Frontier reaches speeds of 1.5 exaflops per second, which would be more than three times faster than Fugaku in Japan, which is currently the world’s fastest supercomputer at 442 petaflops per second. An exascale system has 1,000 petaflops.  

To get an idea of what exascale is, it would take 40,000 years for one quintillion gallons of water to spill over Niagara Falls, an official from Lawrence Livermore National Lab told Nextgov.  

Importance of Exascale 

The U.S. government has invested in exascale supercomputing to improve the nation’s economic competitiveness. It will make the new supercomputers available to the nation’s researchers and U.S. companies, so they can have the computing power they need to accelerate scientific research and build better products, from wind turbines to military planes.  

Exascale will drive breakthroughs in energy production, national security, materials science, chemical design, cancer research and treatment, earthquake risk assessment, and many other areas, according to the Exascale Computing Project.   

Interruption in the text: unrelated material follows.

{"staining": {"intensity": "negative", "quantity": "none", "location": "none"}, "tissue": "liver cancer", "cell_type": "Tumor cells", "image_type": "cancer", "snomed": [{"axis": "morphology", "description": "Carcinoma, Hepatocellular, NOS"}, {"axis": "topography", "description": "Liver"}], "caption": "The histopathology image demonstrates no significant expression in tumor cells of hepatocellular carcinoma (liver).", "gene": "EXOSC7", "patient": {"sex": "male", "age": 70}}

When Frontier launches this year, it will be about seven-and-a-half times faster than Summit, the current fastest supercomputer in the U.S., and currently ranked second in the Top 500 list of the world’s fastest supercomputers.  

The U.S. is also building Aurora, a 1 exaflop system, at the Argonne Leadership Computing Facility in Illinois. It’s been delayed by a year because of a processor delay and is now expected to launch in late 2022. The U.S. is also developing the El Capitan supercomputer in California’s Lawrence Livermore National Laboratory, which will surpass 2 exaflops when it’s fully deployed in 2023.  

It would take the Earth’s population of 7.7 billion people to individually complete one calculation per second for eight straight years to do what El Capitan can do in one second, a lab official said.